Headshot Jonathan Rayment
Dr. Jonathan Rayment's research shows that the multiple breath washout test can help clinicians detect earlier the presence of a lung complication in kids who undergo a bone marrow transplant.

Children with some types of cancer or blood disorders may need to undergo a bone marrow transplant. This life-saving treatment works by wiping out a patient’s immune system, and replacing it with donor cells. However, a potential side effect is that this new immune system may later recognize the patient’s organs as foreign and attack them. When this occurs in the lungs, it is known as pulmonary chronic graft-versus-host disease (cGvHD). To provide children who have signs of this complication with proper diagnosis and treatment, the 2014 National Institutes of Health (NIH) guidelines recommend that clinicians obtain a lung biopsy or a breathing test called spirometry, which measures how much and how fast kids can breathe in and out of their lungs.

“When done properly, spirometry is the gold standard test, but it requires a big forced breathing manoeuvre that is often hard for children, especially if they’re feeling weak,” says Dr. Jonathan Rayment, investigator at BC Children’s Hospital Research Institute and clinical associate professor in the Department of Pediatrics at the University of British Columbia. “We don’t even ask kids under six years old to do it, so a lot of the time we're flying blind when monitoring their lung health.”

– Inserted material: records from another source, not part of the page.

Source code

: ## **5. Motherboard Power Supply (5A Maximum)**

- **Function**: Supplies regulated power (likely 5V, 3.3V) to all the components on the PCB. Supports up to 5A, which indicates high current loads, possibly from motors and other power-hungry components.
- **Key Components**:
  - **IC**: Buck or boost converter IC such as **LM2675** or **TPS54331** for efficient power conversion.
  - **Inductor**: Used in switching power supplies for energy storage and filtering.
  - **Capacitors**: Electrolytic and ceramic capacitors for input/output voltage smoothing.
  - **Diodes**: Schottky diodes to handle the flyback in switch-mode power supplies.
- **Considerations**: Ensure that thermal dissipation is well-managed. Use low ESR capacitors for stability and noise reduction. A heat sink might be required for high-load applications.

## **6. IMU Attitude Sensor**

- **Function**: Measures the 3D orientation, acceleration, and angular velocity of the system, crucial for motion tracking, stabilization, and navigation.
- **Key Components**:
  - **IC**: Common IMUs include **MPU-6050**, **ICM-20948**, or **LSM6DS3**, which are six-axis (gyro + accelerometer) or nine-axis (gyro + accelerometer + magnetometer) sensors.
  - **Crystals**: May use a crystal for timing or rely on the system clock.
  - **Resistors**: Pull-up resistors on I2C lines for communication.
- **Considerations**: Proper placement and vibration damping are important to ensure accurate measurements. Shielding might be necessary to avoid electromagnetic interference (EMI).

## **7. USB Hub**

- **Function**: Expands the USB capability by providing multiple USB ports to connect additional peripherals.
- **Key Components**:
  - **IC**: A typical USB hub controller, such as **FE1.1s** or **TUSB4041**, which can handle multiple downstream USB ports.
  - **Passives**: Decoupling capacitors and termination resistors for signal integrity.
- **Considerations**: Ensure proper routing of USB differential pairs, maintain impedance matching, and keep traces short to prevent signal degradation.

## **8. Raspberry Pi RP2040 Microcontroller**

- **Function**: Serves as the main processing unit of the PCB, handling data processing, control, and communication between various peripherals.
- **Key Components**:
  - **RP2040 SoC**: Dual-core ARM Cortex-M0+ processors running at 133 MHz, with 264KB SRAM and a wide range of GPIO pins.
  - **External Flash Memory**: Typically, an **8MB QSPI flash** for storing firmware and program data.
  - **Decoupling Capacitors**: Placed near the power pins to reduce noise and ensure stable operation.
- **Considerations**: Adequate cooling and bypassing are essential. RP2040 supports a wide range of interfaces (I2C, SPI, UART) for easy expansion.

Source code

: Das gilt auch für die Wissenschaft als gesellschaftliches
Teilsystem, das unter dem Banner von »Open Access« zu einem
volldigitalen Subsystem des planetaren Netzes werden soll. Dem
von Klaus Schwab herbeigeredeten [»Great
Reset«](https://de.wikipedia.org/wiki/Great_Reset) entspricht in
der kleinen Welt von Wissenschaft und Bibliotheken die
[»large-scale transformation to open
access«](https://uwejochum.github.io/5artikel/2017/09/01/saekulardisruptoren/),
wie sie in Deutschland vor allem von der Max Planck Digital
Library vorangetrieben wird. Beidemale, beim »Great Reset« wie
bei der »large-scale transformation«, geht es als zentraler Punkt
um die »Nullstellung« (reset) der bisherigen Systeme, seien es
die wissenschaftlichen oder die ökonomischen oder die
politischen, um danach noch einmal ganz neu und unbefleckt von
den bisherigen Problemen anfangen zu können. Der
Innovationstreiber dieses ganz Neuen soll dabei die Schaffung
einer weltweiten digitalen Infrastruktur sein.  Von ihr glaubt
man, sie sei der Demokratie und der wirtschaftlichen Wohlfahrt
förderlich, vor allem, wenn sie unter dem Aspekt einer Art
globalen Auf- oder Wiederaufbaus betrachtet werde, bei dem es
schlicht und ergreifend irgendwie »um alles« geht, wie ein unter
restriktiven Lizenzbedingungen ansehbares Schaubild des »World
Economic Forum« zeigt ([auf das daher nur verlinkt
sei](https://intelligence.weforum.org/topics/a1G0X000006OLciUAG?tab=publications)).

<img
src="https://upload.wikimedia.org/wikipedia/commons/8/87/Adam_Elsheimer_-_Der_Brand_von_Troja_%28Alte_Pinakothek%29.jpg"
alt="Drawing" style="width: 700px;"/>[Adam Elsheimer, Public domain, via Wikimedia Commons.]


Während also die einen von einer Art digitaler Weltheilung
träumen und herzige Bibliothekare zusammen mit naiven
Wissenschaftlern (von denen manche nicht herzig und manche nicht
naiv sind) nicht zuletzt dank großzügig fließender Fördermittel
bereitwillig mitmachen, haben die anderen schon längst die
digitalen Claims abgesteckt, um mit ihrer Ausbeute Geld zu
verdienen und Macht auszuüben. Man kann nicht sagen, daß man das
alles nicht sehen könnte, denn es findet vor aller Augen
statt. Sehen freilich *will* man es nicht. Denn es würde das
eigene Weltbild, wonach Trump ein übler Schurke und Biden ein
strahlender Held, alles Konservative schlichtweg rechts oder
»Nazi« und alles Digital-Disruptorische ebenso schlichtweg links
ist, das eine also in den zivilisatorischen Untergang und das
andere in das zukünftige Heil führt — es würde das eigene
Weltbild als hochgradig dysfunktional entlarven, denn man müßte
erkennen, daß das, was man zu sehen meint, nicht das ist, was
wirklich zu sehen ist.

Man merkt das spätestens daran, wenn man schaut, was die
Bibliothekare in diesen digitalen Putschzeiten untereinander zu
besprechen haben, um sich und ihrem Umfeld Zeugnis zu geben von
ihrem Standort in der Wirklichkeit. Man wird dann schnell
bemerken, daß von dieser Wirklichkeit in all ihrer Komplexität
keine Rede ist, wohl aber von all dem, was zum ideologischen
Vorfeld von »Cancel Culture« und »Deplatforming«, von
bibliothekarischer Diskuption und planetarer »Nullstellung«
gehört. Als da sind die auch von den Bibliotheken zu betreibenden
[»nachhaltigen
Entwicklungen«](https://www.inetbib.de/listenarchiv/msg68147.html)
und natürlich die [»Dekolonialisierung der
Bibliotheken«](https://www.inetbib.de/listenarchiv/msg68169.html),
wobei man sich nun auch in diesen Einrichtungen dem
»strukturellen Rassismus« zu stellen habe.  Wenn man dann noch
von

Pediatric cGvHD can happen anywhere in the body, but one of the worst places for it to occur is in the lungs and not all risk factors are known, so researching ways to monitor this complication is key. One of the alternatives is using the multiple breath washout (MBW), a test that measures how well gases mix in the lungs. “This option only requires patients to sit down and breathe quietly, so it’s easier to do,” Dr. Rayment says.

In a study on lung cGvHD in 2022, Dr. Rayment investigated the utility of MBW, and addressed some of the limitations in the NIH guidelines. While MBW was successful for all the children in the study who tried it — including three-year-olds — only two-thirds of the children who attempted spirometry — all at the age of six or older — were able to perform an acceptable test.

“There’s evidence that MBW is feasible, sensitive, and specific for the diagnosis of cGvHD in younger children, and this test is especially useful for kids who can’t perform spirometry,” he says. 

When lung complications first arise, doing the MBW test could help clinicians detect the presence of cGvHD earlier. In the 2022 study, children without lung cGvHD had MBW levels consistently normal, but the results coming from spirometry were inconsistent. “We showed that MBW picked up all the cases of pediatric cGvHD without giving false positives,” says Dr. Rayment.

“The findings from our ongoing research monitoring patients over two years led to discussions with international experts in the field, and played a part in integrating MBW into recent recommendations to screen for lung cGvHD,” Dr. Rayment says. He co-authored a recent paper published in the Journal of Transplantation and Cellular Therapy that discusses the limitations of the NIH criteria, and authored the MBW section in the American Thoracic Society (ATS) Clinical Practice Guideline, published in the American Journal of Respiratory and Critical Care Medicine.

The recommendation to use MBW has just been integrated into ATS’s guidelines, but BC Children’s Hospital changed its local practice two years ago. “It’s been part of our routine lung function for monitoring kids after bone marrow transplants,” says Dr. Rayment. There are operational challenges to implementing MBW in clinical practice, however. While MBW is an easier test for children, it requires dedicated expertise. Unlike spirometry, MBW is not a standard breathing tool in lung function laboratories in North America and, to a great extent, is still confined to the research world.

“For facilities that have MBW and clinicians trained to use it, we recommend it as a baseline and adjunct measure to monitor children with suspicion of lung cGvHD.”

When clinicians are monitoring a child’s health, if they see that the spirometry numbers dropped, the child isn’t acting like someone who has cGvHD, and the MBW test is normal, they need to find out why spirometry values dropped. That would include considering if the child might have another disease and if spirometry has been done properly. “MBW is an extra tool in the toolkit that may allow us to more precisely identify lung disease in kids,” the researcher says.

Dr. Rayment remains engaged with international partners to continue research on lung cGvHD in pediatric patients post-transplant and to discuss how to implement the MBW test broadly and effectively. “In many situations, there was no tool offering pulmonary diagnostic testing for younger kids and now there is,” he says. “I believe that broad implementation of MBW, especially for younger children, will help with earlier diagnosis of lung complications, allowing for earlier treatments and better outcomes.”